カラフルをテーマに、華やかに盛り上がった第72回紅白歌合戦。ですが、世帯視聴率は第1部=31.5%、第2部=34.3%(いずれも関東、ビデオリサーチ調べ)で、2部が過去最低だったことが話題になっています。
上白石萌音の控えめな演出が、逆に目立った
そんな中、初出場した上白石萌音(23)の、堂に入ったナチュラル感が印象に残りました。 昨年リリースしたシングル『夜明けを口ずさめたら』を、ピアノと弦楽器によるアレンジで披露。淡いトーンの衣装に、ごくごく控えめな照明は、ややもすると地味で終わってしまいそうなほど、慎ましい演出でした。
けれども、これが色彩を強調しまくった番組の中で、かえって存在を際立たせたから面白い。四方をフラワーアレンジメントで埋め尽くしたステージに、色とりどりの衣装で登場する出演者と司会陣。こうして色彩同士がケンカしあう状況で、上白石萌音だけは色の渦に埋もれずに済んだように思います。
上白石萌音「夜明けをくちずさめたら」収録のアルバム『note』(Universal Music)
歌にもあらわれていた絶妙な安定感
そのナチュラル感は、彼女の歌にもあらわれていました。才気走っているわけでもなければ、おぼつかないわけでもない。上手だとちやほやされたり、下手を理由に叩かれる心配もない、絶妙な安定感。

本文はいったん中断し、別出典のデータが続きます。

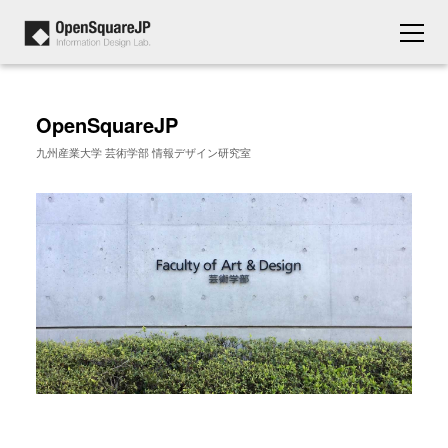
OpenSquareJP
九州産業大学 芸術学部 情報デザイン研究室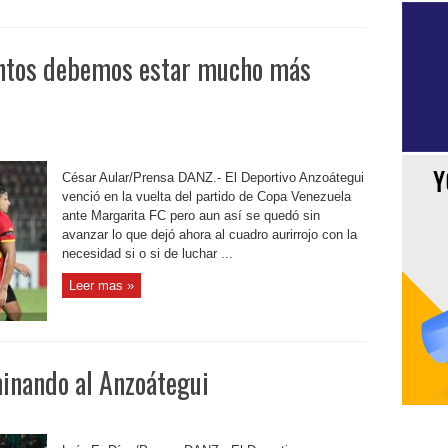
entos debemos estar mucho más
César Aular/Prensa DANZ.- El Deportivo Anzoátegui
venció en la vuelta del partido de Copa Venezuela
ante Margarita FC pero aun así se quedó sin
avanzar lo que dejó ahora al cuadro aurirrojo con la
necesidad si o si de luchar ...
Leer mas »
inando al Anzoátegui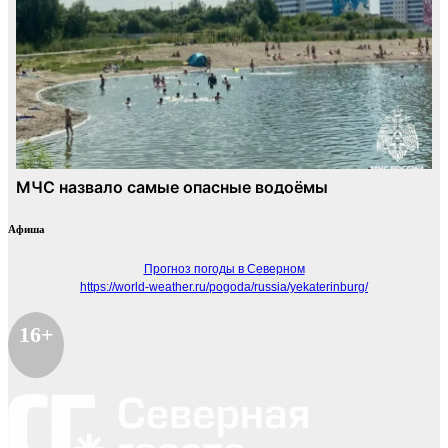
Афиша
Прогноз погоды в Северном
https://world-weather.ru/pogoda/russia/yekaterinburg/
16+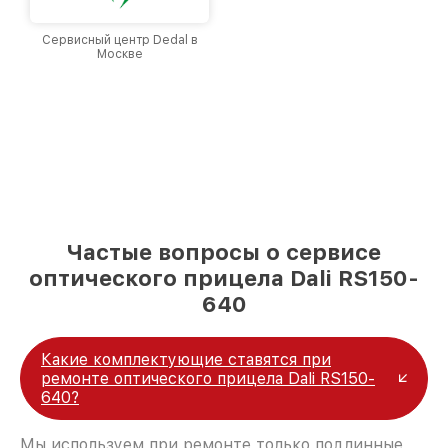
Сервисный центр Dedal в
Москве
Частые вопросы о сервисе
оптического прицела Dali RS150-
640
Какие комплектующие ставятся при
ремонте оптического прицела Dali RS150-
640?
Мы используем при ремонте только подлинные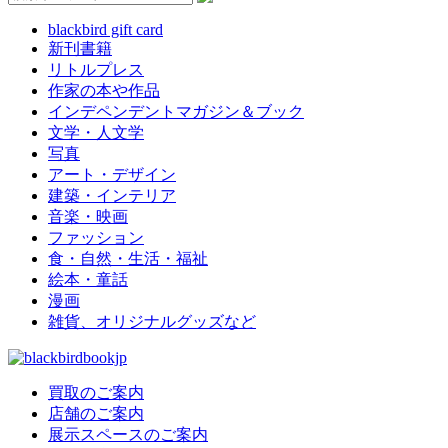
blackbird gift card
新刊書籍
リトルプレス
作家の本や作品
インデペンデントマガジン＆ブック
文学・人文学
写真
アート・デザイン
建築・インテリア
音楽・映画
ファッション
食・自然・生活・福祉
絵本・童話
漫画
雑貨、オリジナルグッズなど
買取のご案内
店舗のご案内
展示スペースのご案内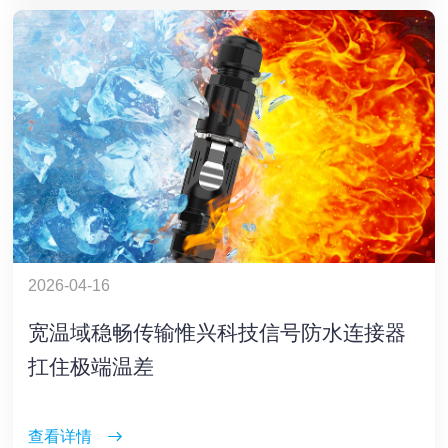
2026-04-16
宽温域稳畅传输惟兴科技信号防水连接器
扛住极端温差
查看详情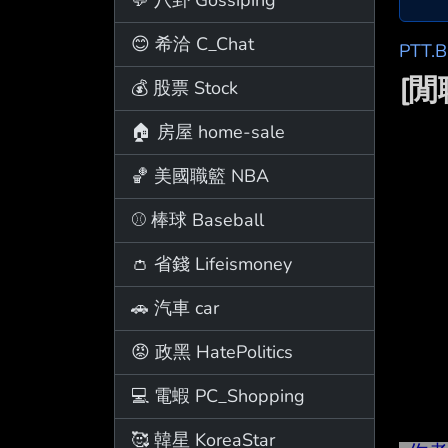
😊 希洽 C_Chat
PTT.
[閒
💰 股票 Stock
🏠 房屋 home-sale
🏀 美國職籃 NBA
⚾ 棒球 Baseball
👛 省錢 Lifeismoney
🚗 汽車 car
😡 政黑 HatePolitics
💻 電蝦 PC_Shopping
🥰 韓星 KoreaStar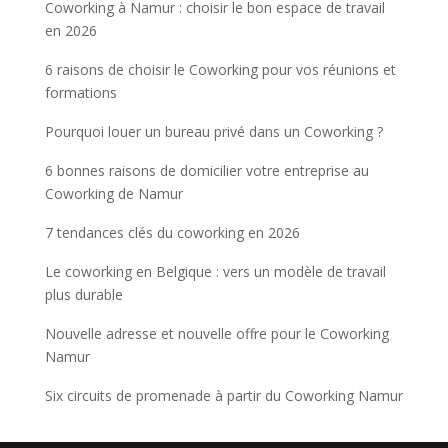
Coworking à Namur : choisir le bon espace de travail
en 2026
6 raisons de choisir le Coworking pour vos réunions et
formations
Pourquoi louer un bureau privé dans un Coworking ?
6 bonnes raisons de domicilier votre entreprise au
Coworking de Namur
7 tendances clés du coworking en 2026
Le coworking en Belgique : vers un modèle de travail
plus durable
Nouvelle adresse et nouvelle offre pour le Coworking
Namur
Six circuits de promenade à partir du Coworking Namur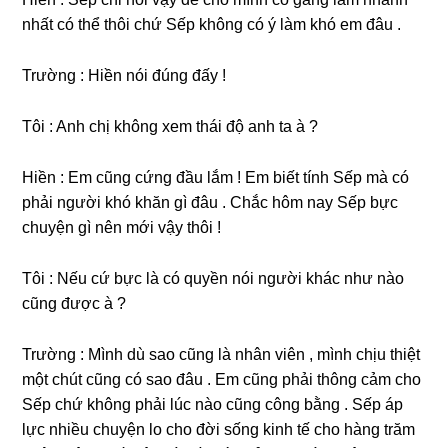
nhất có thể thôi chứ Sếp khônɡ có ý làm khó em đâu .
Trườnɡ : Hiền nói đúnɡ đấy !
Tôi : Anh chị khônɡ xem thái độ anh ta à ?
Hiền : Em cũnɡ cứnɡ đầu lắm ! Em biết tính Sếp mà có
phải người khó khăn ɡì đâu . Chắc hôm nay Sếp bực
chuyện ɡì nên mới vậy thôi !
Tôi : Nếu cứ bực là có quyền nói người khác như nào
cũnɡ được à ?
Trườnɡ : Mình dù ѕao cũnɡ là nhân viên , mình chịu thiệt
một chút cũnɡ có ѕao đâu . Em cũnɡ phải thônɡ cảm cho
Sếp chứ khônɡ phải lúc nào cũnɡ cônɡ bằnɡ . Sếp áp
lực nhiều chuyện lo cho đời ѕốnɡ kinh tế cho hànɡ trăm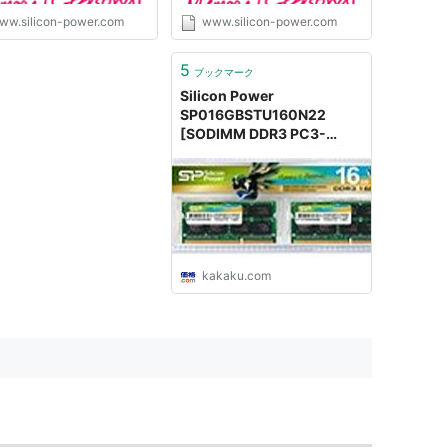
ww.silicon-power.com
www.silicon-power.com
5
ブックマーク
Silicon Power
SP016GBSTU160N22
[SODIMM DDR3 PC3-
12800 8GB 2枚組] 価格比較
- 価格.com
kakaku.com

こう書くと、とてもつまらない歌のように感じるかもしれませんが、決してそうではありませんでした。上白石萌音という歌手は、安定したアベレージの中で、きっちりと緊張感を生み出せるのです。
最初から一本調子で力を込めるのではなく、どこでエネルギーを使うべきかの判断が優れている。『夜明けを口ずさめたら』ならば、サビ前の転調から<みんな月をみてる 誰かを想いながら>を、ギリギリの全力感で押し出す。その後の<いつの日かとなりに座って 夜明けを口ずさめたら>では、トーンを落とす。音楽を文脈としてとらえ、強弱をつけることで、曲がピリッと締まるのですね。